Private lease

we created a website for Mazda Netherlands with excellent interaction to offer users the best possible experience when ordering a private lease car online.

Leasing a Mazda privately is now easy and fast online via privatelease.mazda.nl. For Mazda Nederland we created a website with excellent interaction for the best possible experience. As an end user, you are completely unaware that there are many underlying APIs communicating while you order your new car.

Mazda Netherlands wanted to be able to sell their cars online via private lease. We started working together with Mazda and design agency Morrow, with whom we previously built the successful Car Configurator. The website would offer a few choices to assemble the car, but it would mainly consist of a form.. But how do you make a form sexy and also accessible to everyone? We opted for best-in-class interaction for an optimal experience of the ordering process.

We started by asking ourselves what makes a nice form. We liked the simplicity of Typeform that shows one question per screen. You can easily navigate to the next question with your keyboard. But where Typeform works well with surveys, we noticed that it works less well for forms. Our contact form would not consist of isolated questions, but of fields that have a certain connection. Pulling those questions apart felt illogical and inconvenient.

So we eventually opted for a simple, self-built form with separate steps for name fields, address fields and telephone number. A form that you as a user can freely navigate through, receive relevant feedback and where at the end it is checked whether you have filled in all fields.

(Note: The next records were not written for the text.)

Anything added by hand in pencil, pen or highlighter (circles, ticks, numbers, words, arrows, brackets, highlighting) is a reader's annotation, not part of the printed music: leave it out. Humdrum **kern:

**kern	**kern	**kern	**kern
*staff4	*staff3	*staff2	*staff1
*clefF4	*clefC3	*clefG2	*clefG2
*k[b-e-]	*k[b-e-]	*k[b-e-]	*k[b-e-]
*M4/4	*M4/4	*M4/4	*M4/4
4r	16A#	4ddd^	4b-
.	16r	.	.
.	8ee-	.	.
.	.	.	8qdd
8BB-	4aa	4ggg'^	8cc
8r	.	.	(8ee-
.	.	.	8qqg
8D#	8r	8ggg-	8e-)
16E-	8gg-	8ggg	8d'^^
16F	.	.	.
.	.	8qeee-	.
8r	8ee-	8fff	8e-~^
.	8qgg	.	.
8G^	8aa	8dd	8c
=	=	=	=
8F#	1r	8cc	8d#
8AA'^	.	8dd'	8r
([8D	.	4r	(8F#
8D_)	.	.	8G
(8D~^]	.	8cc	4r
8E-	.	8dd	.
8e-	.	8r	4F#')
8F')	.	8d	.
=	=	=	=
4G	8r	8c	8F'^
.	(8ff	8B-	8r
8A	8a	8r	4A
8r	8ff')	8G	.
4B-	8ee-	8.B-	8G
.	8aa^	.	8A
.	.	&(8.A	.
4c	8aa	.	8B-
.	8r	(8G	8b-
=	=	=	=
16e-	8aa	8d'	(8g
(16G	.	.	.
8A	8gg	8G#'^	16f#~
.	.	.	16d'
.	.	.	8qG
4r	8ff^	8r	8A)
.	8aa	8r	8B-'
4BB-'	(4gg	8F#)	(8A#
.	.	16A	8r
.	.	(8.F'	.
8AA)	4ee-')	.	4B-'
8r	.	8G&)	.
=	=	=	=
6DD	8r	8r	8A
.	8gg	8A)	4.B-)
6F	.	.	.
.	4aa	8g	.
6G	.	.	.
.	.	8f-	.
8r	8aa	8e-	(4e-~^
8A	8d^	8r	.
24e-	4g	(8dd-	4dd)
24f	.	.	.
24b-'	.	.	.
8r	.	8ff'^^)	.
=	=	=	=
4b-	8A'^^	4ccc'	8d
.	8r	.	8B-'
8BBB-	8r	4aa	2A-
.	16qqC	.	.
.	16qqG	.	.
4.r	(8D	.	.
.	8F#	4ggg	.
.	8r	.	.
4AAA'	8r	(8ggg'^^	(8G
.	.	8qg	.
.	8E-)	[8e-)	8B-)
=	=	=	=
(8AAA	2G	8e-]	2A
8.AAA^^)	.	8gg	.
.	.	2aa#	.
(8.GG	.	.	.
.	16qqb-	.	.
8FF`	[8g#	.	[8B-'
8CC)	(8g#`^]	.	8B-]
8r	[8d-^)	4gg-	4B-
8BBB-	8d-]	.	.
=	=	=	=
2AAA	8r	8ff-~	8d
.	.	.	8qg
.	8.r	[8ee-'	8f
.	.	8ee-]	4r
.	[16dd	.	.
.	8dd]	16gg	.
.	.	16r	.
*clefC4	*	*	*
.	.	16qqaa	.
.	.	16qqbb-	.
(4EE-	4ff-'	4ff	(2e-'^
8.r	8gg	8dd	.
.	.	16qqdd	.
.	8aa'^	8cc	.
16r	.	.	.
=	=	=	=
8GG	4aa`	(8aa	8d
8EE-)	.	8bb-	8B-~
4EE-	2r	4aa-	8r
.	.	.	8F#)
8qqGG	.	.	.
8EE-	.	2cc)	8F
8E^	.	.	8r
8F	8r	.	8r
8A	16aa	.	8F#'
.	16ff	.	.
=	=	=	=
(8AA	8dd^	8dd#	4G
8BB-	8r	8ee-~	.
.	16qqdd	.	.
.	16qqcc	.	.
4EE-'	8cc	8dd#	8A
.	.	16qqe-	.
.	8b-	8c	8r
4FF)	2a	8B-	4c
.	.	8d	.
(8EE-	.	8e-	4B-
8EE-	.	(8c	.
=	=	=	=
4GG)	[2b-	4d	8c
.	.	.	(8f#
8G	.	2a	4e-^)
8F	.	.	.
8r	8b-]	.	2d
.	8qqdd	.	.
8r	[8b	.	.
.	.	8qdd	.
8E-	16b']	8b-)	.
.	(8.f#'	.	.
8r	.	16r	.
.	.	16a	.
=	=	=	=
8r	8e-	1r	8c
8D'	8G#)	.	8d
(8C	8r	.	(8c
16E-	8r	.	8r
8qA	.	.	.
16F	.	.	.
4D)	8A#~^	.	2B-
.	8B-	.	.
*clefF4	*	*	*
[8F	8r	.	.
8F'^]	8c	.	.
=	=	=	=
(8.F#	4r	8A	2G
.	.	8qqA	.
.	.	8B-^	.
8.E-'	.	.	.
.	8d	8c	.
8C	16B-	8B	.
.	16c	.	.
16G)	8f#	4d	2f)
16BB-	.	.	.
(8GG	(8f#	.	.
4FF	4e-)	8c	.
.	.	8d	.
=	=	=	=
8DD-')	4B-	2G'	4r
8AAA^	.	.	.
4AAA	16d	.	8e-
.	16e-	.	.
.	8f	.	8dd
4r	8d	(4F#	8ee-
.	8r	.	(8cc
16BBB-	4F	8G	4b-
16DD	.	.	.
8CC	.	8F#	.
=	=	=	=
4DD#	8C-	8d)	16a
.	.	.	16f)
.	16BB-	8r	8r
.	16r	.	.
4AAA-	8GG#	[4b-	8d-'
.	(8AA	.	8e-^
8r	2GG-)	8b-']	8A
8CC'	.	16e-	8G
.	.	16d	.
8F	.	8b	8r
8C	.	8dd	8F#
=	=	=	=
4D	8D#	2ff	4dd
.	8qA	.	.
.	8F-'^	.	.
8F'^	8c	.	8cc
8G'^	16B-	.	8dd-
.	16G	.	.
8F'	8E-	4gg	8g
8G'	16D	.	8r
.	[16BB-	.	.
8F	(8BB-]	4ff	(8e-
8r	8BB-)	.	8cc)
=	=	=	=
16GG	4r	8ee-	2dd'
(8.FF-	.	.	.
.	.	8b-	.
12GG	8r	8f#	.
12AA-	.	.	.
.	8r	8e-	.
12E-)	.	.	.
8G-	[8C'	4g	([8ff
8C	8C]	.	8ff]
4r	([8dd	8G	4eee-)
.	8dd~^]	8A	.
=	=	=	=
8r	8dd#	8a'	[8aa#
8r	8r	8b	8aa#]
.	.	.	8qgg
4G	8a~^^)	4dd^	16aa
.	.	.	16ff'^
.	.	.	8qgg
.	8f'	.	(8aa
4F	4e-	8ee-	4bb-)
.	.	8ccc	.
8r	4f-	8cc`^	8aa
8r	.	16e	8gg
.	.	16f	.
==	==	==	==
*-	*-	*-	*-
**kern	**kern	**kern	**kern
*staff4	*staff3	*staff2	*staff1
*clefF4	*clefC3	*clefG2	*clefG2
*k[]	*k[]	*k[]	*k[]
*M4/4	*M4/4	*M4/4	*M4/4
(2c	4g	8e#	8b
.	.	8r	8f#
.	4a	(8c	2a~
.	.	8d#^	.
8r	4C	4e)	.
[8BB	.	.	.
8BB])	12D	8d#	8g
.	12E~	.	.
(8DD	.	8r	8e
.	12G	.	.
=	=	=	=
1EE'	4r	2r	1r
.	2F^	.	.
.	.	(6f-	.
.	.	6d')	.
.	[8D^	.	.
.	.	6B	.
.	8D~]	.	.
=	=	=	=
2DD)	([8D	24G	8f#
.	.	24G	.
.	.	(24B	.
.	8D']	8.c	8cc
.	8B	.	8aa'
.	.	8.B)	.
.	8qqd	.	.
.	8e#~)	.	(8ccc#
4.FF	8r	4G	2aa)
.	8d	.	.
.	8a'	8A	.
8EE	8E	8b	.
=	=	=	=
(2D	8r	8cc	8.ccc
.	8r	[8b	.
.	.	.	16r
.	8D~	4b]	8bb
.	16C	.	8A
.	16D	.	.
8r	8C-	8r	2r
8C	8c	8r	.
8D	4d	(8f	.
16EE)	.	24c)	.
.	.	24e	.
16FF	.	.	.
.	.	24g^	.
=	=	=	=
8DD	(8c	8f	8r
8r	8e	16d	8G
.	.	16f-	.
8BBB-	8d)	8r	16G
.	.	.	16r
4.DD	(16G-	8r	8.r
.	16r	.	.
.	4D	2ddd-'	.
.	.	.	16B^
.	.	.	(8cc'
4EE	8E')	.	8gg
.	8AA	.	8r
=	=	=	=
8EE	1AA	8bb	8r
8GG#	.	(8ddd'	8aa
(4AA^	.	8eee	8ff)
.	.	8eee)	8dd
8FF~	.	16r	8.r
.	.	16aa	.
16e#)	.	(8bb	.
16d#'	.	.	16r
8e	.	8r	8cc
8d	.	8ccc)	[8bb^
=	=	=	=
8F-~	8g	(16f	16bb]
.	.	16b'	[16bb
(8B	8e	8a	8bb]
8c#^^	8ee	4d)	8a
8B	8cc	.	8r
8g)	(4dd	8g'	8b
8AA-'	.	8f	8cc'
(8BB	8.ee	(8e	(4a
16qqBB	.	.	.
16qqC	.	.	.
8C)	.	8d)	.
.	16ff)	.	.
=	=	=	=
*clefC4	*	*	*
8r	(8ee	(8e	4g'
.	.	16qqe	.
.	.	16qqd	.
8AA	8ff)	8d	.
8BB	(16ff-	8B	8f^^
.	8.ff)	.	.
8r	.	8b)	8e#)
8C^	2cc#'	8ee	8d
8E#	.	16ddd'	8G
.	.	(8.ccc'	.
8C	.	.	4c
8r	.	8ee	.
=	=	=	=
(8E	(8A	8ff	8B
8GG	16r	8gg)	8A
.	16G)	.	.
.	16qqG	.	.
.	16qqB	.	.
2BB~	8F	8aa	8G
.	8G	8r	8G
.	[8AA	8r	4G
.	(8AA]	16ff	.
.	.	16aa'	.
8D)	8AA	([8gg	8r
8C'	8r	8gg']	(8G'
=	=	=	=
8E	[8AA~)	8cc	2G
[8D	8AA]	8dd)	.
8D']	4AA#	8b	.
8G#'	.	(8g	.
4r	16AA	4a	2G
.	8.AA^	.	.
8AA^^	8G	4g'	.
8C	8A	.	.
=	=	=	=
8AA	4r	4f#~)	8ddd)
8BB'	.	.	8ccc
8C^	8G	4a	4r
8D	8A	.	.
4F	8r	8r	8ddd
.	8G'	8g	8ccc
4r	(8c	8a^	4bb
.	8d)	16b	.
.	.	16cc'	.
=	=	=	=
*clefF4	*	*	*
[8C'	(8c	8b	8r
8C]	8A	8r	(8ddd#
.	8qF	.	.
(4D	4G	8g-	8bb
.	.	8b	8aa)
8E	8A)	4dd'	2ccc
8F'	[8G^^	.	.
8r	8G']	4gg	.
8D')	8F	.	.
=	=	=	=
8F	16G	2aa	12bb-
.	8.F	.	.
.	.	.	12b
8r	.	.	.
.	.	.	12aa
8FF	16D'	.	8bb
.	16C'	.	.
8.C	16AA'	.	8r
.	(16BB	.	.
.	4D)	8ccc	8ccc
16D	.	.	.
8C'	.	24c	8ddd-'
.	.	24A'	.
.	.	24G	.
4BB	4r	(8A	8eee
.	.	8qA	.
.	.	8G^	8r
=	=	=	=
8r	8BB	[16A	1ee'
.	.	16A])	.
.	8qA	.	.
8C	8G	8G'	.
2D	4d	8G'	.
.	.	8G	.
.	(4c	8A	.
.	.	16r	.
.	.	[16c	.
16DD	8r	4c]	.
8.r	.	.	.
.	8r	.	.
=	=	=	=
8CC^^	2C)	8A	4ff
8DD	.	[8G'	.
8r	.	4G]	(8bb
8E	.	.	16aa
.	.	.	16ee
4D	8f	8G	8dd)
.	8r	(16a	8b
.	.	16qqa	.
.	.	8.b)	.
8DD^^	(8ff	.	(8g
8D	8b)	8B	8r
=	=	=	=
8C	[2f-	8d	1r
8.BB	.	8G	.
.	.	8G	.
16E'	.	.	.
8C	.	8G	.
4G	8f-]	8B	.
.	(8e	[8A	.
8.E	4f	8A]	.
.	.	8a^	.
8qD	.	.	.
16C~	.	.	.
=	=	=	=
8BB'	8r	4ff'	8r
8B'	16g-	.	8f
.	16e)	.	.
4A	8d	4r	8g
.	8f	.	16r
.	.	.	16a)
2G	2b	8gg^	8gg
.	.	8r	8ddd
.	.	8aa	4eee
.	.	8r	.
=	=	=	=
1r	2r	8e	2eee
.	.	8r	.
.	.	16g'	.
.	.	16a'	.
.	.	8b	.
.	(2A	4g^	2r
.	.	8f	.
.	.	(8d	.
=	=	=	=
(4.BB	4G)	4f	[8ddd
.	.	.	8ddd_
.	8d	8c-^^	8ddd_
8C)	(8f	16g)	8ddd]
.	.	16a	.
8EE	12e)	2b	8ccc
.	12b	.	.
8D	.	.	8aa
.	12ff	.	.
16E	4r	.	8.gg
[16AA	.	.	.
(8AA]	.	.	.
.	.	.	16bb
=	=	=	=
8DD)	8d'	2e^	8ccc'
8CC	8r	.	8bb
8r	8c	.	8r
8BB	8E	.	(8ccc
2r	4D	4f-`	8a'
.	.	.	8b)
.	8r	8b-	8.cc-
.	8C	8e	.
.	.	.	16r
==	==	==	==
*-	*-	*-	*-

The entire form can be operated with the keyboard. In addition, we have retained all native HTML elements. As a result, the accessibility of the website is covered. Even on mobile it works great, which is often not the case with online forms. It is therefore a very pleasant experience for an end user. Not least because we have built one central API for the six external APIs that controls those six other APIs. As an end user, you therefore do not notice the underlying processes. And we like that: reducing a complex infrastructure to an elegant and user-friendly website or app.

User-friendliness is in the details. Even - or especially - with something as simple as an ordering process. So we thoroughly tested the go-live website during our bi-monthly Real User Mornings. One of the main conclusions of this usability test was that many users needed more guidance. After all, leasing a car is a big step.

We have also been able to improve the completion of the ordering process thanks to our usability test. The last screen should be a party: you ordered! Yet that screen was perceived as unclear. By providing more information about the next steps, the end user now has the feeling of being able to click the screen closed with peace of mind.

By explaining more, offering fewer choices and clarifying texts, the site became even better!